The OFT’s investigation found that Markco Media used “bait pricing” to promote a sale of iPhone 4s at £99 (normal retail price was £499) to entice consumers to join Groupola and sign up to receive daily email alerts from the company.
Following extensive promotion of the iPhone sale, including via a press release, a national newspaper interview and marketing on Facebook and Twitter, almost 15,000 people signed-up and registered with Groupola for the sale.
The sale took place shortly after the much anticipated launch of the iPhone 4 when many people were keen to obtain one. People were not informed that there were only eight handsets available and so almost everybody attempting to buy an iPhone 4 at £99 was left disappointed, after incurring time and effort providing personal details to sign up to Groupola.
During the promotion, a sale progress bar at one point indicated over half of the iPhone 4s were still available and above this was a caption stating ‘202 bought’. At the time, the company itself claimed that ‘over 5 million’ users attempted to visit the website during the sale.
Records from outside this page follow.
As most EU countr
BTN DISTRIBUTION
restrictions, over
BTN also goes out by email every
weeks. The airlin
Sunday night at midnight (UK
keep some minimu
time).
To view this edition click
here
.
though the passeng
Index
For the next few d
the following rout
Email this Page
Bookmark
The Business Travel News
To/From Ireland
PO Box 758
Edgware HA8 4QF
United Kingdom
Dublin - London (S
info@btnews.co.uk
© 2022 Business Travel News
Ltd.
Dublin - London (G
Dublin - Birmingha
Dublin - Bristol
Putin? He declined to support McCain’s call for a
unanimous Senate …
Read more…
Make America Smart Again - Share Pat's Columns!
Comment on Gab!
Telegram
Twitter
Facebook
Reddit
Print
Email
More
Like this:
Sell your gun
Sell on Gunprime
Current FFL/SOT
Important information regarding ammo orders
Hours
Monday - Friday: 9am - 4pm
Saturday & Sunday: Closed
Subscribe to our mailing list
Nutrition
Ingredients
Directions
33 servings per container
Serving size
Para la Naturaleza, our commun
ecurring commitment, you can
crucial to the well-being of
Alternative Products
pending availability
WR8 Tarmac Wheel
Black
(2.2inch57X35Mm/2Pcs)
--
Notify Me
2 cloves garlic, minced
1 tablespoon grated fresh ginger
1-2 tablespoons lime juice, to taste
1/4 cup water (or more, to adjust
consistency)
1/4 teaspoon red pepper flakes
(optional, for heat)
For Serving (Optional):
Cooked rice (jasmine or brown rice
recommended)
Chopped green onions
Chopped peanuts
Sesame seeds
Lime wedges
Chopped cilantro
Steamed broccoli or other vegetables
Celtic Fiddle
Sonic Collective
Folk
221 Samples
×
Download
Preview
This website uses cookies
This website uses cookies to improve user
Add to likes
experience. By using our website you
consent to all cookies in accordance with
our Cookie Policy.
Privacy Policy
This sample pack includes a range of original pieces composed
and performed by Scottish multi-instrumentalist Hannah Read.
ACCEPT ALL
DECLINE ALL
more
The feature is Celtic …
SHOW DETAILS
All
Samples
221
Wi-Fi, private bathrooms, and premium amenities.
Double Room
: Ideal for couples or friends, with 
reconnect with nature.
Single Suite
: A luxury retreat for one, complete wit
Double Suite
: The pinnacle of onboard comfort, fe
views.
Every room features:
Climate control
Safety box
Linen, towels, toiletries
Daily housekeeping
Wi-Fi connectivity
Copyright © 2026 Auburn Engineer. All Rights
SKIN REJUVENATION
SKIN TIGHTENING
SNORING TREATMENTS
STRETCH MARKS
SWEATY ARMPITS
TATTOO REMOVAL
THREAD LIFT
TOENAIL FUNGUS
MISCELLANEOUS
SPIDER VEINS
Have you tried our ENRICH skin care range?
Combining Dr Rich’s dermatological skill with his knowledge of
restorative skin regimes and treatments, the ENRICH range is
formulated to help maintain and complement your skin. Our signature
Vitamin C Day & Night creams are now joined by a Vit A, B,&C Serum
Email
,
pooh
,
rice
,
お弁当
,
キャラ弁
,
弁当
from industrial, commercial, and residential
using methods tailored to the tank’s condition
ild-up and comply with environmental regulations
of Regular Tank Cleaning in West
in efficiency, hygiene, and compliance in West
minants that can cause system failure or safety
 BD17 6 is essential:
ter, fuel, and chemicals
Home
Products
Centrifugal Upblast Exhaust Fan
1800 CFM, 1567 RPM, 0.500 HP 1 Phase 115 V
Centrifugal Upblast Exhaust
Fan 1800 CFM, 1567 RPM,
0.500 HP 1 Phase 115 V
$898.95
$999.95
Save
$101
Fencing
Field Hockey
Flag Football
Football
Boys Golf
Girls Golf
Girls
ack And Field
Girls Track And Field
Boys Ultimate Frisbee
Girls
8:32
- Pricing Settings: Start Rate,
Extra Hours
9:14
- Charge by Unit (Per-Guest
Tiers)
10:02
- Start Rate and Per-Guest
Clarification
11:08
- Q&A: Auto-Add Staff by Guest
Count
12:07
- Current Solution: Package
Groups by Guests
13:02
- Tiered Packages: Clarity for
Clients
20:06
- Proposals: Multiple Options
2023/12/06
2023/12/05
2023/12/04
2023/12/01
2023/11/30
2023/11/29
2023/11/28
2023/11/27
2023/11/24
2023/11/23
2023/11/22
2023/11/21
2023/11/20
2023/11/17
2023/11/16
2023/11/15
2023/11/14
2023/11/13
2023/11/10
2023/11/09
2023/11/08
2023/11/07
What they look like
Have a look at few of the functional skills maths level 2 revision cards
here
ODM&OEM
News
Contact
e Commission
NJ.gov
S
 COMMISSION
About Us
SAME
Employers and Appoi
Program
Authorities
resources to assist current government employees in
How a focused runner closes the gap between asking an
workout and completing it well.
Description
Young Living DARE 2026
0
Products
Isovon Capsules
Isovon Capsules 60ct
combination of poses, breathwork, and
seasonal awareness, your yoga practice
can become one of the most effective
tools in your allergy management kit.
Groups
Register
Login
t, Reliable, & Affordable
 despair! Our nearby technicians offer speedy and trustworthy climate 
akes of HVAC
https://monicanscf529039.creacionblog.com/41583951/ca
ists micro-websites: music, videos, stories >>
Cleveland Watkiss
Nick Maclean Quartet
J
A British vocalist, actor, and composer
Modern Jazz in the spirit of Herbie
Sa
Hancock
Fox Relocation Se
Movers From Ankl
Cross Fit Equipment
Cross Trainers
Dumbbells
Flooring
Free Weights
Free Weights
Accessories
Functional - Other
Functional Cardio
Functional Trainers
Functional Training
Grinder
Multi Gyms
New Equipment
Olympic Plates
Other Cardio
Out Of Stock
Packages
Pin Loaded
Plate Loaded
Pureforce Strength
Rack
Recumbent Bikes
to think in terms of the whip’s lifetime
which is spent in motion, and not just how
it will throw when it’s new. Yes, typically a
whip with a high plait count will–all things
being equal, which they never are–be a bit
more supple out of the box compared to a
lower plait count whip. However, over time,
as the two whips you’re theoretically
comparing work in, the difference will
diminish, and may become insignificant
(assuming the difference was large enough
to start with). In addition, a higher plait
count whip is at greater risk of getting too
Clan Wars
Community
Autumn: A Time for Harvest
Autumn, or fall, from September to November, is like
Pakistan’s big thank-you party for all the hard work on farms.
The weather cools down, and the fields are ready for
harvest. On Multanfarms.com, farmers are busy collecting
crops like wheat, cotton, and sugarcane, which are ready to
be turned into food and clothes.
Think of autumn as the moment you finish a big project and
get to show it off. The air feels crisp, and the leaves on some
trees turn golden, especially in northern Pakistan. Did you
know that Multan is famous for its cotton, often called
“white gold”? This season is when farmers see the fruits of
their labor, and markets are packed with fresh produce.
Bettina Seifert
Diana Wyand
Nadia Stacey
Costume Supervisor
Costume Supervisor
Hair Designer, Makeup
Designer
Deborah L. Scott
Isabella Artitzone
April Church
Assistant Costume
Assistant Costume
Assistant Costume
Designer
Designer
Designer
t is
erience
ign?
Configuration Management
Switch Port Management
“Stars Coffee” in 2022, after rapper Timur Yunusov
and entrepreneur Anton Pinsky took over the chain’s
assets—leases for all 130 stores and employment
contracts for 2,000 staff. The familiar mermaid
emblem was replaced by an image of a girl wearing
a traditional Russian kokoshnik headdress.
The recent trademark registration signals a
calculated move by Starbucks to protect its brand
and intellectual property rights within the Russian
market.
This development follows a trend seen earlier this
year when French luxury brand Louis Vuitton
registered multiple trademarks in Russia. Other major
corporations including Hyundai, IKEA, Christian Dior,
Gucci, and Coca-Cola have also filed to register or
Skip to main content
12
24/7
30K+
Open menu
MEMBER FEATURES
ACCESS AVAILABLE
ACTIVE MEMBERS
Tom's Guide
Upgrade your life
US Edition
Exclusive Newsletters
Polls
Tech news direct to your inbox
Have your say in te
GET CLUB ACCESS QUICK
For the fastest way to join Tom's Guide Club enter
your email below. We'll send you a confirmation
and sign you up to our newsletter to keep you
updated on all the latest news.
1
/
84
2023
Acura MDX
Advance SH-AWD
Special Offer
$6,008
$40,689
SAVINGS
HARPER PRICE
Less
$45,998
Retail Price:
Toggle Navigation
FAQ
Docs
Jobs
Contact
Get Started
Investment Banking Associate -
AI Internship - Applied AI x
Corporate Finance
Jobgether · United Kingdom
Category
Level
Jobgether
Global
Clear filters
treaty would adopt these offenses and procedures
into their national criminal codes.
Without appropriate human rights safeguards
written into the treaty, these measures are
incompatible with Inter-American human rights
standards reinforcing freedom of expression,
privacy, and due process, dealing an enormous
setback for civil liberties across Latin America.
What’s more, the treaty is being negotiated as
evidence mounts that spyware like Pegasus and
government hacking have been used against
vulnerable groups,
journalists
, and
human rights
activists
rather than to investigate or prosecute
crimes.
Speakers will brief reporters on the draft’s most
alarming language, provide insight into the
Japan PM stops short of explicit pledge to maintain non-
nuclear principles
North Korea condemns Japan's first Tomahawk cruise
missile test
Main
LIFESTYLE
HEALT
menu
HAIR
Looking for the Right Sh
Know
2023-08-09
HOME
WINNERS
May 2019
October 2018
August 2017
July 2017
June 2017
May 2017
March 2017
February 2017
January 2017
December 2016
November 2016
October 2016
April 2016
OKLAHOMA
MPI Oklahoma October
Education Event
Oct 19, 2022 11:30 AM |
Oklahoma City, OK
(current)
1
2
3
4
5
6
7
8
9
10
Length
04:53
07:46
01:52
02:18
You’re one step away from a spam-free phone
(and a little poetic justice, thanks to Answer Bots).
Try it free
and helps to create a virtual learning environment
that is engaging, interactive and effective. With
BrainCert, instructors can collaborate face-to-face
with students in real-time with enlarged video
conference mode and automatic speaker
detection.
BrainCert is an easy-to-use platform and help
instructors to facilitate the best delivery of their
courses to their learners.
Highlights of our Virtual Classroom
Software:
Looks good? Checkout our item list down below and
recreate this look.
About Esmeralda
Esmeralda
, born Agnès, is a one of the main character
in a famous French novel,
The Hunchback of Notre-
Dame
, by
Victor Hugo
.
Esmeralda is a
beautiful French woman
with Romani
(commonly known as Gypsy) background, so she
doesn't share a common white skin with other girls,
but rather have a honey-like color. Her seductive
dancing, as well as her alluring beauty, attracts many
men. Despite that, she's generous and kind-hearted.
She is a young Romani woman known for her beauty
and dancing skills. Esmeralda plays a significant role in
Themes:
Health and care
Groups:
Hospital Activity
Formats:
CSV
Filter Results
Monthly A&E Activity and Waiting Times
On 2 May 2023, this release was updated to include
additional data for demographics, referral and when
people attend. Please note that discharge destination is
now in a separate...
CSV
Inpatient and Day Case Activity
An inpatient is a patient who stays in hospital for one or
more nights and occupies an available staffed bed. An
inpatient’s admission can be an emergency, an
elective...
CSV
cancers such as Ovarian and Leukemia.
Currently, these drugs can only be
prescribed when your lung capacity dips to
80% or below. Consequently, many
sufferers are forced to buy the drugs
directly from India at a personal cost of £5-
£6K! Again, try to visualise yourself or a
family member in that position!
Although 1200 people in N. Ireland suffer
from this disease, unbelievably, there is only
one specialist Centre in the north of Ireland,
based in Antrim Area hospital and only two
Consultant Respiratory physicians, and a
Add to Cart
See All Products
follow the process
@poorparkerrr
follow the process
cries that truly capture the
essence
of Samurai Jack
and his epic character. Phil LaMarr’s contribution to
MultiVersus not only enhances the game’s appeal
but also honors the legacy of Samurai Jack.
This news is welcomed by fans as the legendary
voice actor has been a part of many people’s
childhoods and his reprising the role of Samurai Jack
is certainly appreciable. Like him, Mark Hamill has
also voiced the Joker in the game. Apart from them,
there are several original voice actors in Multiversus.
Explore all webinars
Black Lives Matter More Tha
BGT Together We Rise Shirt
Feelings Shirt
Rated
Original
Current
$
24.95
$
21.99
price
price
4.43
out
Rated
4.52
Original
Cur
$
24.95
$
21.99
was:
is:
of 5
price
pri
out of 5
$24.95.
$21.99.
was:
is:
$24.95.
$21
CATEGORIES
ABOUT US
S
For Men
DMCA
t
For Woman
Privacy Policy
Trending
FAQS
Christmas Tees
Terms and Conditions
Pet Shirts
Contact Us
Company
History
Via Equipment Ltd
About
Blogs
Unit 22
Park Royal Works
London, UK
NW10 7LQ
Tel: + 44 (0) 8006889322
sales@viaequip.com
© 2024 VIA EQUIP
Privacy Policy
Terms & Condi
The OFT was also concerned about misleading comments made by one Groupola employee on the company’s Facebook page at the time of the sale. The employee represented himself as an ordinary consumer and made positive comments about the company.
As a result of the OFT investigation, the company and its director have signed undertakings that prevent them from:
• offering for sale products in circumstances where there is a disproportionately inadequate supply of those products when compared with the scale of advertising and marketing
• making statements (including comments on social networking and blogging websites) without clearly and prominently disclosing when the author is an employee or has another relevant relationship with the company.
As part of its recent Advertising of Prices Market Study, the OFT completed a detailed study into the behavioural biases of consumers. Bait pricing – having only a small proportion of stock available at the advertised offer price – is one of the practices the OFT identified as having the greatest potential to cause harm and one which it has prioritised for enforcement action under the Consumer Protection from Unfair Trading Regulations.
Heather Clayton, senior director of the OFT’s Consumer Group, said: “Competitive markets, and economic growth, need fair and transparent promotional activity with consumers able to shop around and trust advertising of prices – this case demonstrates that, where necessary, we will take enforcement action.
“It is never acceptable for traders to pretend to be independent consumers. It is increasingly the case that people make purchasing decisions based on online peer recommendations and the OFT will continue to prioritise cases that protect the integrity of online consumer reviews and comments.”